M: Eh bien, pour commencer, je pense qu’il faudrait travailler plus dur pour éliminer les barrières au sein du bloc, pour encourager l’innovation ouverte. Et j’aime penser que nous, ici chez Meta, jouons déjà un rôle dans cela. Philosophiquement, nous avons généralement cette approche ouverte, notamment en matière d’innovation en matière d’IA. Nous investissons des sommes énormes, des dizaines de milliards chaque année, dans l’infrastructure de l’IA. En juillet dernier, nous avons publié Llama 2, qui est la dernière itération de notre modèle d’IA en grand langage. Et comme Llama 2 est ouvert, il peut être utilisé par d’autres en Europe et ailleurs pour innover et créer leurs propres outils basés sur notre modèle fondamental. Peu d’institutions ou d’entreprises font cela. Et je pense que c’est un avantage sans précédent lorsqu’il s’agit d’aider l’Europe à rattraper son retard.
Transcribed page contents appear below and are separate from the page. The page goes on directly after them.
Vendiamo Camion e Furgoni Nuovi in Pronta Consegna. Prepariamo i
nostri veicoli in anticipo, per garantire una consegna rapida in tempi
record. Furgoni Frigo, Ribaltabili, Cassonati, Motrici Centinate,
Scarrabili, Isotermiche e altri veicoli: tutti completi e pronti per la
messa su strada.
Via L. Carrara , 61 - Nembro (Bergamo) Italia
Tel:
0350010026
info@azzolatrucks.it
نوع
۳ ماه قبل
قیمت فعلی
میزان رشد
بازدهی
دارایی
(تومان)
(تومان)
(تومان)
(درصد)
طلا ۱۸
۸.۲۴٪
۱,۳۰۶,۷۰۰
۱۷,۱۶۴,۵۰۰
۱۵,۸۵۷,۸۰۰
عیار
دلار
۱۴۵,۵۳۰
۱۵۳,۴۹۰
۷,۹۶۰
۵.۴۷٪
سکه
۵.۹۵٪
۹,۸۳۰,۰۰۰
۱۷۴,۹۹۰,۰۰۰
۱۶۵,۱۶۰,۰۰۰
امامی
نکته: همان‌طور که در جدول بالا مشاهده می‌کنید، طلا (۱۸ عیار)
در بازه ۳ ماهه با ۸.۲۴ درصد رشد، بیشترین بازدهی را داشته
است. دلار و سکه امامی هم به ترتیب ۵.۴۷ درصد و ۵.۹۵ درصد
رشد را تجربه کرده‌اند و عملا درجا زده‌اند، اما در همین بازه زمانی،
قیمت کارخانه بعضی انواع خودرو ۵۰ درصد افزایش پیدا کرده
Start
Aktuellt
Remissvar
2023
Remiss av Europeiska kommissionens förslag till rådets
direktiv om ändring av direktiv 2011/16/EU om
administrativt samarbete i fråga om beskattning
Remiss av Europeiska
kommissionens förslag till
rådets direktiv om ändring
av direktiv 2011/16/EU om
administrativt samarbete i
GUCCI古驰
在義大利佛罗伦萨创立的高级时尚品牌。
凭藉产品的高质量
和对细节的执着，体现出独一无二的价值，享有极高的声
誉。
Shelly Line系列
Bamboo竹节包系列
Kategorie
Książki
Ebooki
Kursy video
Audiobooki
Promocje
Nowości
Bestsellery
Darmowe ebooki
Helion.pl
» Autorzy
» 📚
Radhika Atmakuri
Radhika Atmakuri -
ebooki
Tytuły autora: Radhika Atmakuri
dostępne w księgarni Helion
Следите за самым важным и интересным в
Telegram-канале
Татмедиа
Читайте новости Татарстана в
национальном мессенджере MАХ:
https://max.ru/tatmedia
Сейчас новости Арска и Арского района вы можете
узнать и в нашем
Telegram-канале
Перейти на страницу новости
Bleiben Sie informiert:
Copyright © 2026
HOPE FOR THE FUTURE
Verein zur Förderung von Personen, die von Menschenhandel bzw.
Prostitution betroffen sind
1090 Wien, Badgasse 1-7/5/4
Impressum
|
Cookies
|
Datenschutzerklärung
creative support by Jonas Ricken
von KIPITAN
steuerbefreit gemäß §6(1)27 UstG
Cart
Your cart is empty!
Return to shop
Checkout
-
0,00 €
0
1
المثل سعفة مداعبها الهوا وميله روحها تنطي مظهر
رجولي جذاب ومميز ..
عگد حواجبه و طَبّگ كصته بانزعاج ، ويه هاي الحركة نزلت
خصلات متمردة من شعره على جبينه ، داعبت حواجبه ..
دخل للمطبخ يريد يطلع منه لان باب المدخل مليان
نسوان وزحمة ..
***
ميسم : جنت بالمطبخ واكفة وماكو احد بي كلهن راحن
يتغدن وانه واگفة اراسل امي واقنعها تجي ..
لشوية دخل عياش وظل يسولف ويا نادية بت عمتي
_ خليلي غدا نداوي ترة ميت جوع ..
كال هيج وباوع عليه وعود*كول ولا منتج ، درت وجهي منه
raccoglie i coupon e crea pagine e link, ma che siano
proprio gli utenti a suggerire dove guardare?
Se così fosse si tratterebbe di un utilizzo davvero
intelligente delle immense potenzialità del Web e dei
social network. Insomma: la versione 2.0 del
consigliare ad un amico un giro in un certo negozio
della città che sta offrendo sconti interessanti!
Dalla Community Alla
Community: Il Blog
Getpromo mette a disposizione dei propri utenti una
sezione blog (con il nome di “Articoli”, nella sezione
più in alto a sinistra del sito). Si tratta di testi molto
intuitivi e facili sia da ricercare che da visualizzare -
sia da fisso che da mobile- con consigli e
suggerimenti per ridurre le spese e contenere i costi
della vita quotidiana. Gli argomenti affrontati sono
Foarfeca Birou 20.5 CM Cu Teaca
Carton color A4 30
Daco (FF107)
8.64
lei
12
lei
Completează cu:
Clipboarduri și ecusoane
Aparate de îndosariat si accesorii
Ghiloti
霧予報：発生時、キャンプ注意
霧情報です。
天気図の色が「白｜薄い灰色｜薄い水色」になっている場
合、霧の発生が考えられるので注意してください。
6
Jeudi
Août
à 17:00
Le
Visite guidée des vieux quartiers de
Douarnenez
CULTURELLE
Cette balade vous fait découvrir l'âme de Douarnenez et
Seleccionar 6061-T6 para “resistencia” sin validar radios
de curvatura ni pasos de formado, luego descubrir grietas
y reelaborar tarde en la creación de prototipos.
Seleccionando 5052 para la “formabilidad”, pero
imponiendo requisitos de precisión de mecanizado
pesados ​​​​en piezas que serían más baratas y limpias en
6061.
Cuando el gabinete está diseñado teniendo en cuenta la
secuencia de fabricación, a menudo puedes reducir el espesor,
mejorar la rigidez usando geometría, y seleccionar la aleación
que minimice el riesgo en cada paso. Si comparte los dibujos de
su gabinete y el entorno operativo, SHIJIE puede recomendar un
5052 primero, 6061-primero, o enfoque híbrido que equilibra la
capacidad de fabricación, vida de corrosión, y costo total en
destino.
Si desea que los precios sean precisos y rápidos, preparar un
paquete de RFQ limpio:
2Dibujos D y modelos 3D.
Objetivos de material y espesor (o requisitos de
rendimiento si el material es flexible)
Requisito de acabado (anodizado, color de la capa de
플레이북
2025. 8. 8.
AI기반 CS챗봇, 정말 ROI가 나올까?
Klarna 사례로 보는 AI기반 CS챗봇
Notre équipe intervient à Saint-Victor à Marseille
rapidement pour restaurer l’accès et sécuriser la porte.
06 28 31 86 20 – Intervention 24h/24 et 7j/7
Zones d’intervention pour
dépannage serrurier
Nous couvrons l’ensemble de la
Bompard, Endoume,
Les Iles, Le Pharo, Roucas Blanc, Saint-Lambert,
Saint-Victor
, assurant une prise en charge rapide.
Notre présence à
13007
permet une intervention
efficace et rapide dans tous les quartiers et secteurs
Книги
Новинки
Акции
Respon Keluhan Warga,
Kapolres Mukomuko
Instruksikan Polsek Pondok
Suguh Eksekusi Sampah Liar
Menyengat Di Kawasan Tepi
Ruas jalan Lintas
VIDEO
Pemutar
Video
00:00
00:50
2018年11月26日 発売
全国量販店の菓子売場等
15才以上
PS : C’est intéressant qu’on parle autant d’IA. Si nous avions eu cette conversation il y a un an, elle aurait porté uniquement sur le métaverse. Qu’est-il arrivé au métaverse ? A-t-il disparu ?
M: Pas du tout! Le métaverse est un écosystème. Et le moteur du métaverse est l’IA. Il n’est pas possible de créer des mondes virtuels sans l’IA. Vous ne pourriez pas avoir d’avatar photoréaliste sans la puissance de calcul de l’IA que cela nécessite. Les deux sont donc absolument liés. Regardez, par exemple, les nouvelles lunettes intelligentes Ray-Ban Meta, qui sont la dernière itération d’un partenariat que nous avons avec EssilorLuxottica. Il s’agit du design traditionnel des Wayfarer Ray-Ban, comme la première génération, mais leur véritable super pouvoir est qu’ils seront connectés à l’IA. Grâce à notre accès anticipé aux États-Unis, nous testons déjà l’utilisation d’une caméra et, par exemple, la traduction en direct. Je peux donc les avoir sur mon nez et je vois l’espagnol, et cela me est traduit en allemand ou en anglais. Je pourrai également utiliser l’appareil photo pour voir des images et, par exemple, ouvrir mon réfrigérateur et dire : « Regardez et dites-moi, que puis-je cuisiner avec ça ? C’est donc pour moi un excellent exemple de rencontre entre l’IA et le métaverse. Et nous en verrons davantage à l’avenir. Vous ne pouvez pas séparer les deux.
PS : Quelles sont les applications réelles du métaverse que vous voyez déjà ?
M: Je viens de Vienne, en Autriche. Je suis donc toujours très fier de mes compatriotes locaux. Et il existe une société appelée GoStudent, qui est un leader mondial, la première licorne autrichienne, qui a développé d’étonnantes capacités de formation linguistique immersive. C’est absolument génial.
BMW est un autre exemple. J’y étais l’année dernière et j’étais absolument fasciné. BMW a conçu la dernière BMW Série 7 en utilisant des technologies immersives.
Puis chez Decathlon à Lille, il y a des banques et des banques d’ingénieurs avec des casques de réalité virtuelle qui conçoivent de nouveaux produits.
Nous pouvons voir de nombreuses industries et entreprises émergentes ou traditionnelles en Europe faire des choses comme ça, en adoptant des technologies métaverses de réalité virtuelle et de réalité augmentée. Nous avons juste besoin de davantage de ce type d’innovation dans l’ensemble du bloc, d’un changement de philosophie qui s’éloigne, même légèrement, d’une trop grande prudence. Relâchons un peu les freins et je pense que nous serons étonnés de ce que nous pouvons réaliser.